Your vehicle's safety features can also qualify you for additional rate discounts. Things like AAA or other roadside assistance coverage, OnStar, car alarms, engine kill and other anti-theft devices from LoJack to Boomerang tracking can help lower your risk category. Senior citizens and good-standing students are often eligible for special discounts.
Increase your deductibles. Most auto insurers will offer lower rates if you're willing to increase your deductible. The Consumer Federation of America's director of insurance J. Robert Hunter says, “If you go from a $250 to a $1,000 deductible, you can save between 25 and 40 percent on your policy.” The money saved can go into the bank to fund future claims if necessary. It could also go toward your new 911 Turbo payments.

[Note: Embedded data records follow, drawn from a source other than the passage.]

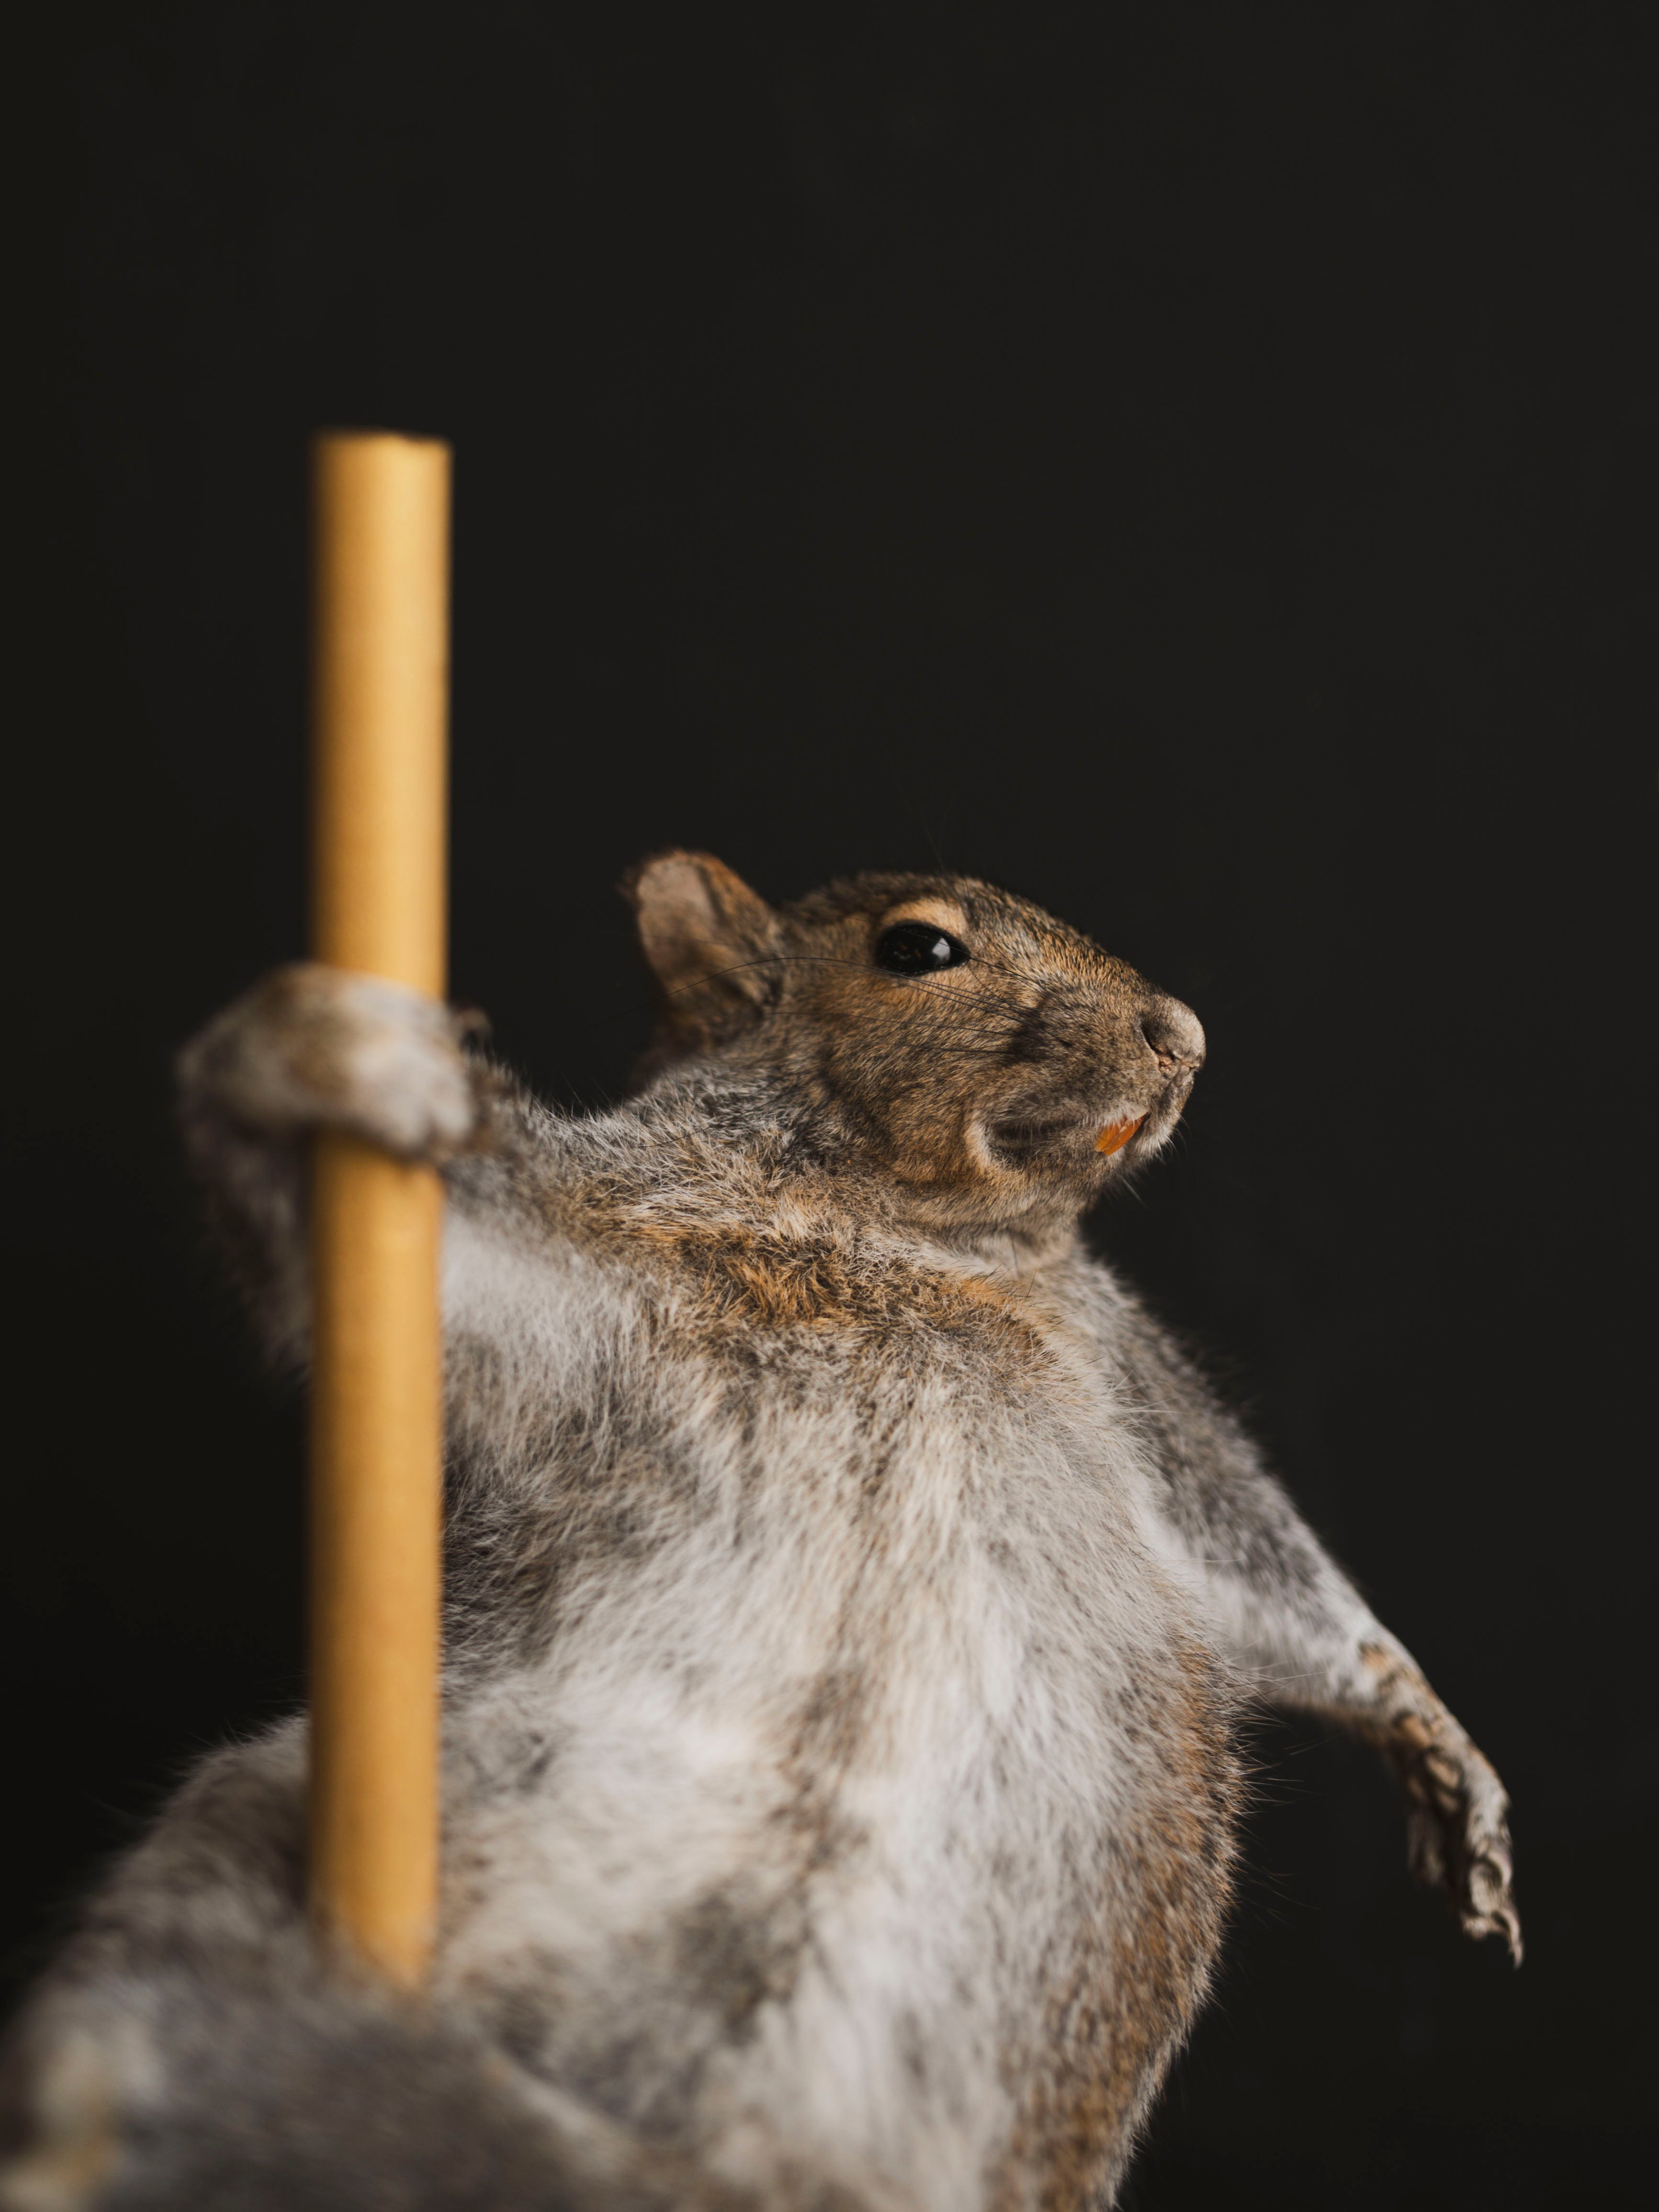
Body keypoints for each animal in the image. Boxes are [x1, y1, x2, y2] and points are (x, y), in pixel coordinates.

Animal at [0, 853, 1519, 2212]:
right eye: (918, 949)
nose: (1183, 1034)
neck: (890, 1227)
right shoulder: (591, 1244)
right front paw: (309, 1063)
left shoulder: (1127, 1375)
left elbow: (1251, 1552)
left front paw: (1432, 1739)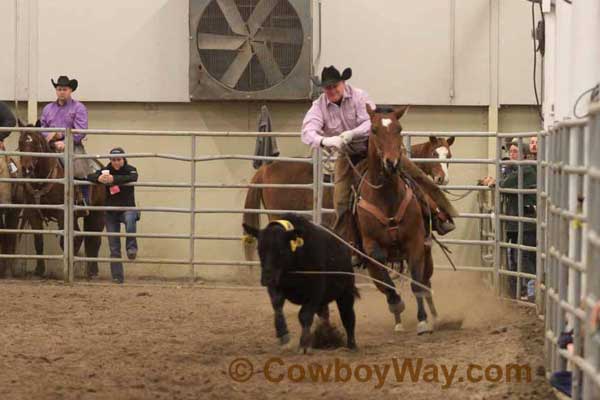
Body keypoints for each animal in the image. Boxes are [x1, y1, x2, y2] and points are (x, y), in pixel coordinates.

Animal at [17, 129, 106, 278]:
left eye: (36, 144)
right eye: (20, 143)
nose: (26, 169)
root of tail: (100, 167)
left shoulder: (61, 213)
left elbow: (63, 241)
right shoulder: (33, 212)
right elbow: (38, 240)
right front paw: (39, 270)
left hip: (97, 212)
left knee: (94, 240)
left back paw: (92, 271)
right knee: (82, 237)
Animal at [356, 106, 436, 334]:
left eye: (399, 129)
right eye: (374, 129)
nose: (392, 163)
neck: (387, 197)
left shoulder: (416, 242)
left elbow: (417, 284)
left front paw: (422, 321)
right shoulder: (371, 247)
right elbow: (387, 283)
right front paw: (397, 304)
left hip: (427, 256)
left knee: (426, 282)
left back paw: (433, 314)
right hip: (371, 266)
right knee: (384, 285)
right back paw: (398, 319)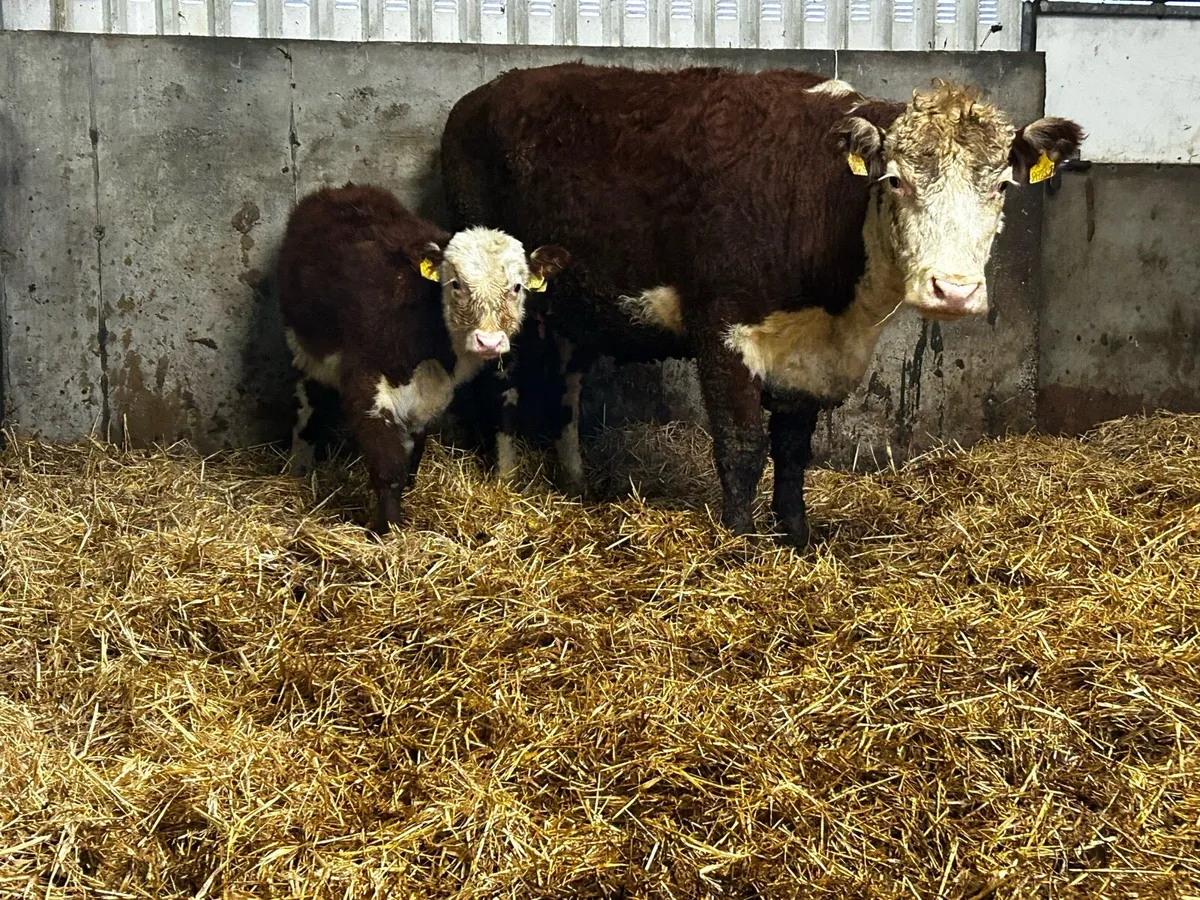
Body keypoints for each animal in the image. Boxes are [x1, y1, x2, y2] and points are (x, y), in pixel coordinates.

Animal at [277, 183, 568, 533]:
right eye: (455, 284)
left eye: (517, 287)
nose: (489, 341)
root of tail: (339, 191)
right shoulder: (366, 385)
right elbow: (388, 467)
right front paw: (388, 529)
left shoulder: (430, 395)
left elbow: (413, 453)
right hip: (303, 349)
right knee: (305, 404)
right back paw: (299, 464)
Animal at [440, 64, 1084, 548]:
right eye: (896, 180)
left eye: (1001, 186)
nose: (953, 290)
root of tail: (484, 93)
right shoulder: (722, 327)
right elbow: (742, 446)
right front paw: (740, 542)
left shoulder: (812, 352)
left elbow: (794, 453)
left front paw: (796, 537)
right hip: (500, 293)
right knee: (504, 382)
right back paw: (506, 478)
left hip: (571, 302)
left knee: (567, 386)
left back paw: (575, 480)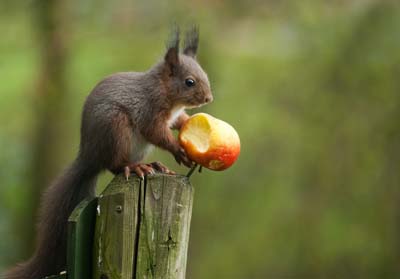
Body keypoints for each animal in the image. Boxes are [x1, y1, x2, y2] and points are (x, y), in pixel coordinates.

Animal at [5, 26, 212, 279]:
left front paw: (188, 125)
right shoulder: (149, 110)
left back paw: (155, 165)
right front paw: (178, 150)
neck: (165, 92)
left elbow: (179, 121)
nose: (208, 98)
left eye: (204, 76)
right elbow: (156, 133)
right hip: (115, 129)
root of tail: (89, 156)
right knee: (115, 165)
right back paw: (134, 167)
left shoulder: (171, 115)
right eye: (189, 82)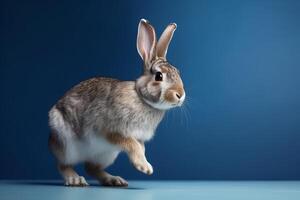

You are responsible for paying the deductible amount whenever making a claim with your insurance company.
Skip collision and/or comp on late models: Don't pay more for your insurance than your car is worth. A quick way to find out if you're paying too much is to add up the value of your comprehensive and collision premiums and multiply by 10. If the total is less than the book value of your older vehicle, don't buy the coverage. The average policyholder makes one insurance claim every 11 years, and reports a total loss only once every 50 years.
Find out your new or used vehicle's book value on the Kelley Blue Book website.
Credit scores count. Your credit score, good or bad, greatly impacts your auto insurance premium. And, more and more insurers are looking at yours when quoting rates. You could end up paying twice as much for insurance with a bad credit score, so it's duly important to pays your bills on time. Protect your credit score from identity and credit fraud by monitoring your accounts closely.
Avoid gaps in coverage. Many insurers use lapses in coverage to levy your rates higher. Some will even cancel your discounts if this happens. The best way to prevent gaps in coverage is to always pay your insurance premium on time; and, if you're switching carriers, don't leave your previous carrier until the new coverage starts.
Pay for premiums in lump sums. Policyholders are often charged expensive administration fees when paying their insurance premiums in installments. By paying your full premium up front in a lump sum, these administrative fees shouldn't apply.